Source passage
The pump house looks great. Good use of a small motor. I've been trying to figure out a way to power a small auger and now I have a good idea. Thanks! 

Craig


----------



## Stefan (Dec 20, 2008)

Hi Dan,

yes, dimensional drawings are almost impossible to find. I tried that too.
But these pumps exist in any size. So I decided to take a figure and an engine
as a proportion. So don't worry about sizes!









Hi Craig,

yes the guy is an LGB engineer who quit his job on the steam engine, a dangerous
job where you can easily loose an arm in an accident!









That's what our hobby is all about: sharing ideas.
Isn't that great. I am glad my work gave you an inspiration.

Thanks for the comments.

Stefan


----------



## Stefan (Dec 20, 2008)

Hi guys,

production started!!!!

Enjoy
Stefan


----------



## andyb (Apr 19, 2008)

Instructions
1 – List every name of a person that appears in the pump house forum thread.
2 – Answer these questions from the pump house forum thread.
(a) What has Craig been trying to figure out a way to power?
(b) Since dimensional drawings were so hard to find, what did Stefan decide to take as a proportion?
(c) What job did the LGB engineer quit?
3 – Write the next post in the pump house forum thread, following on from its last line.
The entries that follow are separate material from the pump house forum thread above.

Records
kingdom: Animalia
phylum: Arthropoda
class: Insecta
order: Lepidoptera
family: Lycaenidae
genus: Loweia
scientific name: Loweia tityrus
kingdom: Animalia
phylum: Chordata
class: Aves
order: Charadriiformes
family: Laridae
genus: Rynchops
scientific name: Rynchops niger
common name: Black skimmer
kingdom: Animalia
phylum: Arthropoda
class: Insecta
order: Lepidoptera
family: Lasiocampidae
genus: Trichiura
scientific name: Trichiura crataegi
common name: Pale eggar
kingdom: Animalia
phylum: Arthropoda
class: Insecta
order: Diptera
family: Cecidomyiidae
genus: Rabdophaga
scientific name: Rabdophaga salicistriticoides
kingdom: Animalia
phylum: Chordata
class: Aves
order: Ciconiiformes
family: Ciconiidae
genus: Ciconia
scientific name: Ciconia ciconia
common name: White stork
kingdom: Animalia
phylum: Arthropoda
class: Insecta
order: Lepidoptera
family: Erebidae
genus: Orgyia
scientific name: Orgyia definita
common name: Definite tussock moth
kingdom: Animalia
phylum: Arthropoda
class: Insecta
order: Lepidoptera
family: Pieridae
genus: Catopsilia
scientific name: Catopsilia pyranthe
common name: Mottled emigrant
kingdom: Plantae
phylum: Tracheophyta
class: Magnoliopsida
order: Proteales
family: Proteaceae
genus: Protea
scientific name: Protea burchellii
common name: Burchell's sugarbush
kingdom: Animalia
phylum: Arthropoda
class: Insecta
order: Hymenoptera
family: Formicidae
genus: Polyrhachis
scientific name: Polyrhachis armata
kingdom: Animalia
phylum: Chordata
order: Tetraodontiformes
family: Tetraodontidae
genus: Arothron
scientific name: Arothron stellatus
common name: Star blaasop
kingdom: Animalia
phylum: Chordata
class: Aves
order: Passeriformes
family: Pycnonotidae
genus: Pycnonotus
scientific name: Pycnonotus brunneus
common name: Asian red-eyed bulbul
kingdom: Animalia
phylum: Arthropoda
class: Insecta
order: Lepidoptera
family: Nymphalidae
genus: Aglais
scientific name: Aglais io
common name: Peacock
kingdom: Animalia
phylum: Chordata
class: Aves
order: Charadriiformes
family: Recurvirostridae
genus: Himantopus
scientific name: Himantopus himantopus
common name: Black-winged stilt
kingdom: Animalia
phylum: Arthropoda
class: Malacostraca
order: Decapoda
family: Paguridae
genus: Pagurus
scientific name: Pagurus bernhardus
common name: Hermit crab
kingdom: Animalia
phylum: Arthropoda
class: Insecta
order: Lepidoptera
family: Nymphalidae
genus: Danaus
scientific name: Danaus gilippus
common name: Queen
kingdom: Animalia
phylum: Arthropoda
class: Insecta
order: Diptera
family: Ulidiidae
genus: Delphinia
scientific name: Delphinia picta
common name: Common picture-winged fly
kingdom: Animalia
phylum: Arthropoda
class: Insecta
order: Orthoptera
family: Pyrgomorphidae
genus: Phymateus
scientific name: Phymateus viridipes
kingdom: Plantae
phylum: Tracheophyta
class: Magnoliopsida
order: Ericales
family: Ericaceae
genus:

Outputs in order
1 – Craig, Dan, Stefan, andyb

2 –
(a) A small auger
(b) A figure and an engine
(c) His job on the steam engine

3 –
I don't know if this is useful but the British firm of Stuart Turner models produce their own kit version of an oil field pump or 'Nodding Donkey' as I thought they were called.

The model stands 12" tall when complete so not sure what scale that would work out as. This is actually a Model Engineer's model - the kit is a set of unmachined castings but the point is that the drawings are available separately for £9.95. OK I realise that the dimensions are of the model rather than the real thing but it may help...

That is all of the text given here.